= Scheppach (company) =

German cement mixer manufacturer

Scheppach is a German manufacturer of cement mixers and building machinery, and also a manufacturer of woodworking machinery. Scheppach products are designed in Germany and made in China.

==History==
The company was founded in 1927 in Niederraunau by Josef Scheppach (1887-1974). The company turned over 106 million euros in 2015/16.

Once known for its agricultural machines, firewood circular saws, and other woodworking tools. Josef Scheppach founded the company during the Weimar Republic era, when the economic conditions were challenging. He started by manufacturing firewood circular saws, malt mills, and providing repairs for agricultural machines.

Scheppach moved from Krumback, Niederraunau to a new location in Ichenhausen in 1961. By the mid-70s, Scheppach departed from the area of agricultural machinery and focussed on developing and producing woodworking machines. By honing in on woodworking machines, Scheppach was able to establish itself as a specialist in this niche segment and expand its product range to include a variety of machines and accessories catering to woodworking enthusiasts, professionals, and industries.

Expanding the product range, in 2009-10, to include construction machinery and heavy trade equipment by introducing plate vibrators, concrete mixers, hand-held agitators, dumpers, demolition equipment and battery-powered devices, Scheppach extended its offerings beyond woodworking and entered the construction equipment market.

→ What you need to do:
**A)** According to the article on Scheppach, in what year did the company move to Ichenhausen?
**B)** Say whether each statement agrees with the article on Scheppach, and quote the words that decide it: (i) Scheppach products are made in Germany. (ii) The company was founded in 1927 in Niederraunau. (iii) Scheppach began selling construction equipment in the mid-70s.
**C)** Write the next part of the article on the Scheppach company, beginning after its last sentence.

→ Excerpted data:
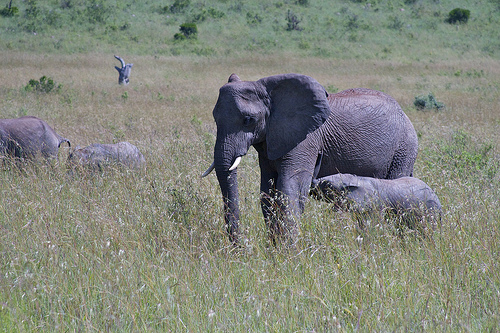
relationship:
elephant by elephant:
[203, 73, 421, 250] [316, 148, 444, 231]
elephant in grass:
[203, 73, 421, 250] [167, 271, 169, 332]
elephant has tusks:
[203, 73, 421, 250] [230, 154, 243, 173]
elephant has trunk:
[203, 73, 421, 250] [211, 154, 241, 244]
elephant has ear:
[203, 73, 421, 250] [270, 76, 331, 157]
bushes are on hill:
[173, 23, 199, 46] [141, 1, 304, 63]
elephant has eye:
[203, 73, 421, 250] [244, 112, 252, 127]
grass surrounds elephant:
[167, 271, 169, 332] [203, 73, 421, 250]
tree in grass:
[115, 55, 133, 86] [167, 271, 169, 332]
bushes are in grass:
[173, 23, 199, 46] [167, 271, 169, 332]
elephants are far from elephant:
[0, 114, 147, 166] [203, 73, 421, 250]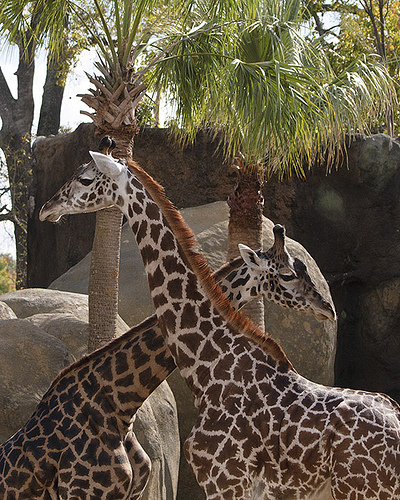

→ Outputs for the tasks:
**A)** 1961

**B)**
(i) No: "Scheppach products are designed in Germany and made in China."
(ii) Yes: "The company was founded in 1927 in Niederraunau by Josef Scheppach (1887-1974)."
(iii) No: "Expanding the product range, in 2009-10, to include construction machinery and heavy trade equipment"

**C)**
Since 2014, the range of gardening machinery and tools has become a part of Scheppach’s portfolio.

Founding of Woodster GmbH

With the introduction of the Woodster range in 2005, Scheppach aimed to tap into the consumer DIY market.

Genpower and Scheppach

In 2023, Genpower secured the UK & Ireland distribution for Scheppach battery-powered devices and electrical tools such as bandsaws, pillar drills, dust extractors, bench grinders, fret saws and more.

Today it mainly sells under the Scheppach label, but no longer produces products in Germany. With the founding of the 100% subsidiary Woodster GmbH, sales activities in the DIY and discount sectors started and the portfolio was continuously expanded. In 2016 the construction of the new administration building in Ichenhausen began, where new office space of around 1000 m^{2} was to be created.

==Structure==
It is situated in Ichenhausen, in Günzburg, in western Bavaria, close to Baden-Württemberg. The company consists of Scheppach GmbH and Woodster GmbH.

The UK Distribution is managed by Genpower Ltd, under Scheppach.uk. The headquarters are in Pembroke Dock, Wales.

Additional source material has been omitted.